Copy each line below exactly as it appears. Pictures are to be omitted.

Supplied material:
=== Section Start ===
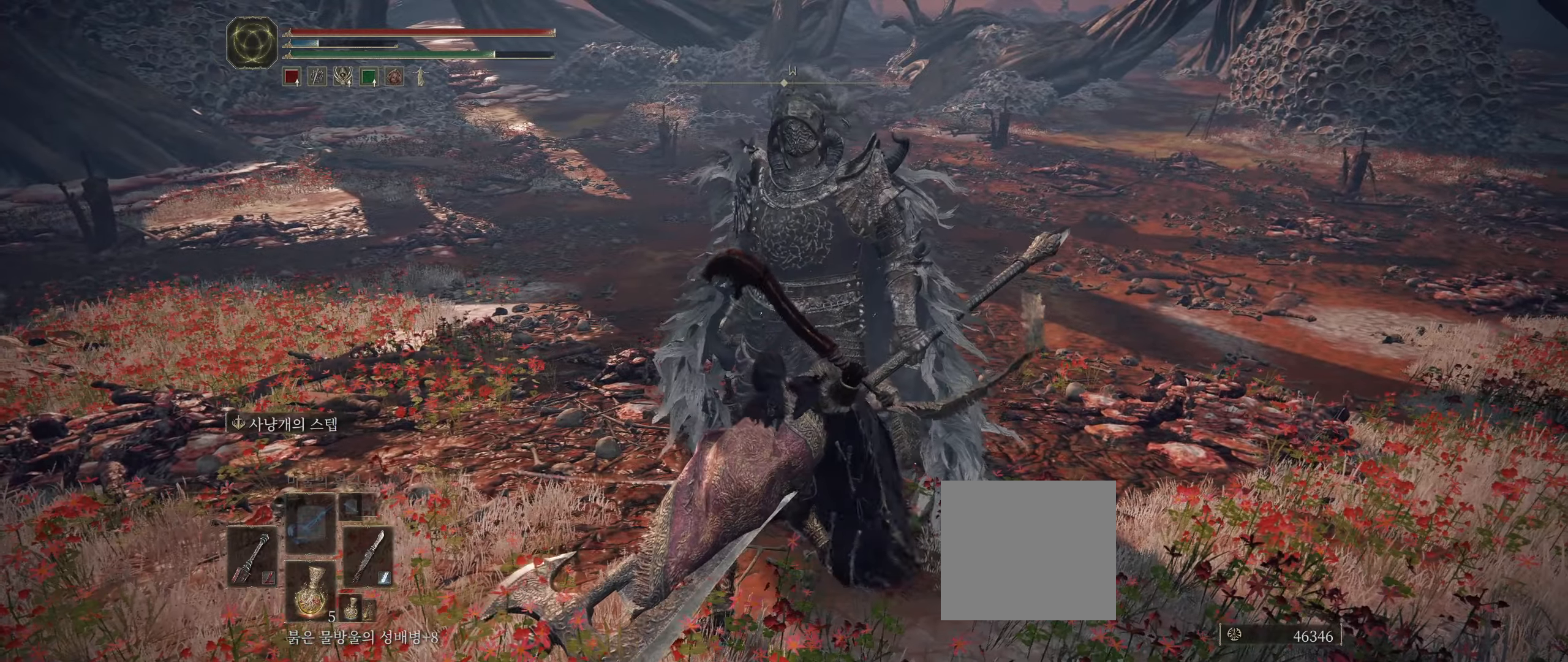
{"buttons": [], "left_stick": "center", "events": []}
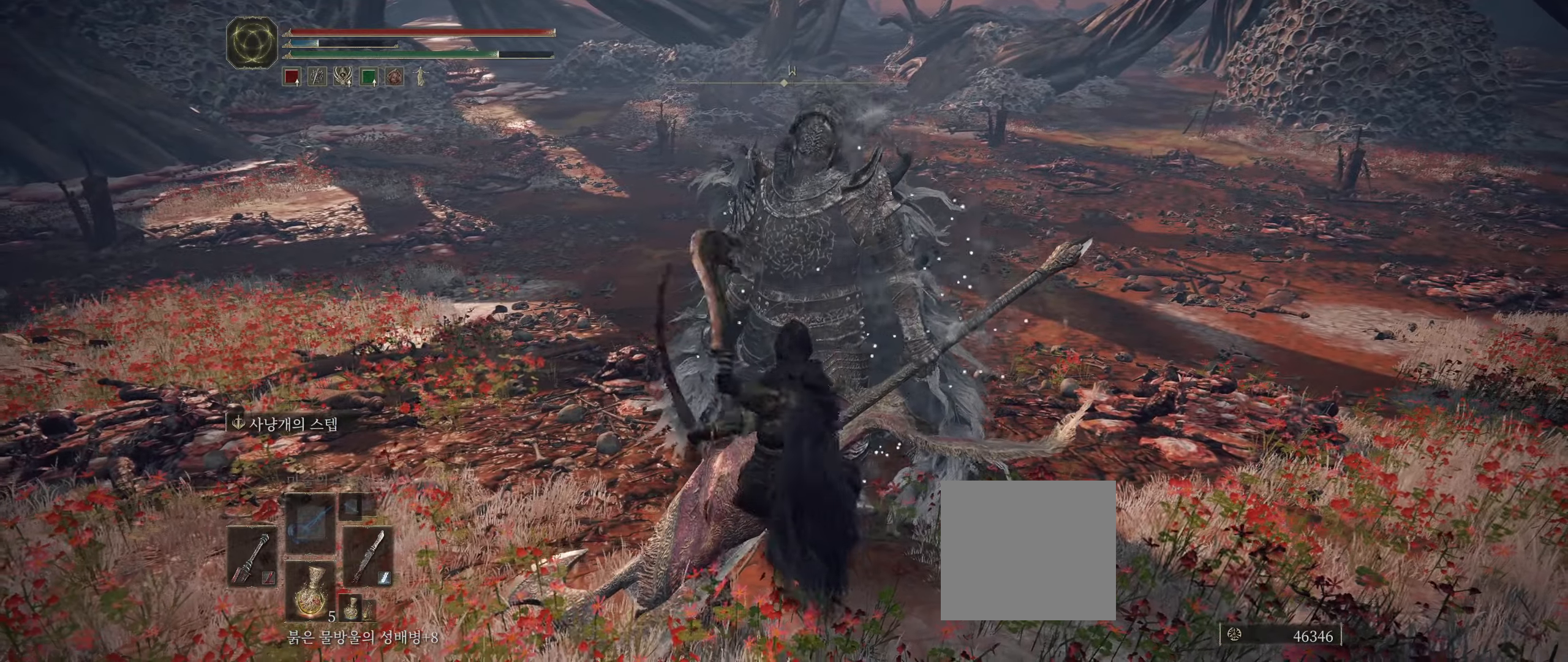
{"buttons": [], "left_stick": "center", "events": []}
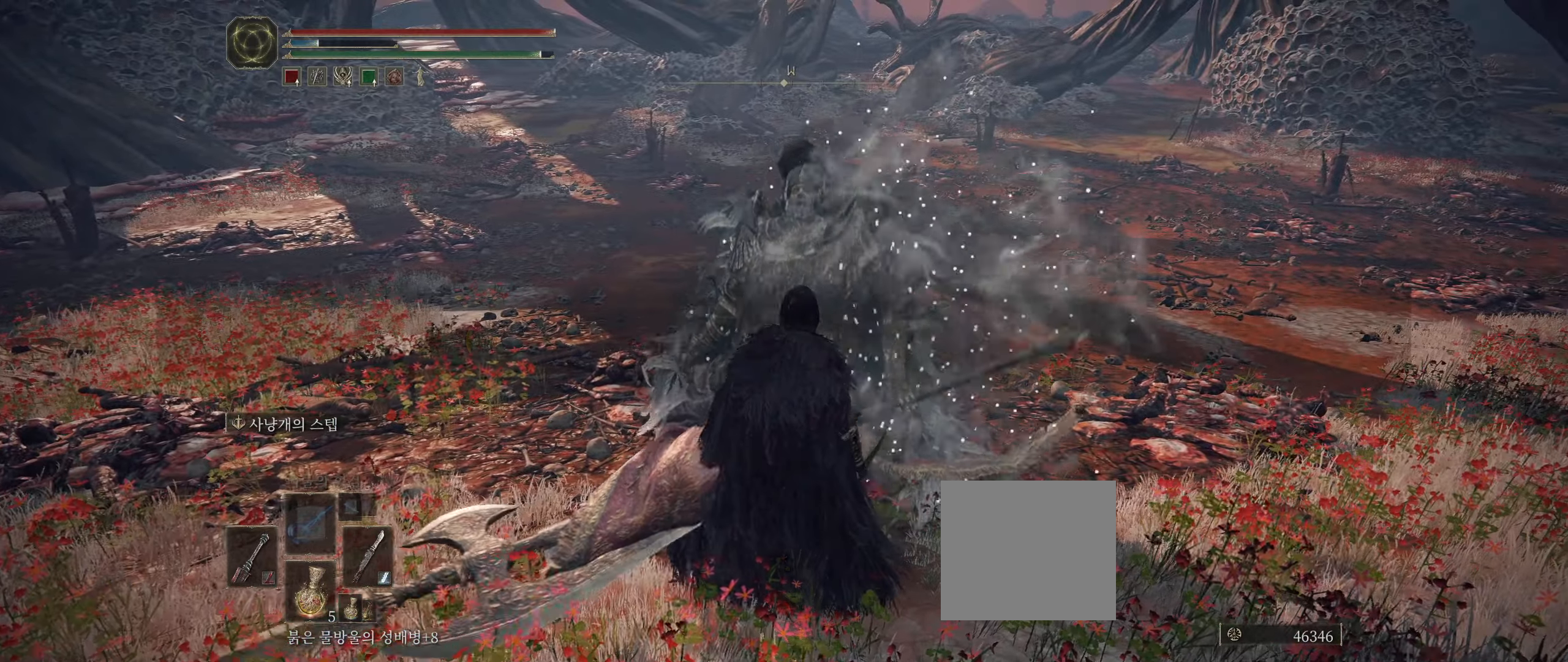
{"buttons": [], "left_stick": "center", "events": []}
=== Section End ===
Completed task:
{"buttons": [], "left_stick": "center", "events": []}
{"buttons": [], "left_stick": "center", "events": []}
{"buttons": [], "left_stick": "center", "events": []}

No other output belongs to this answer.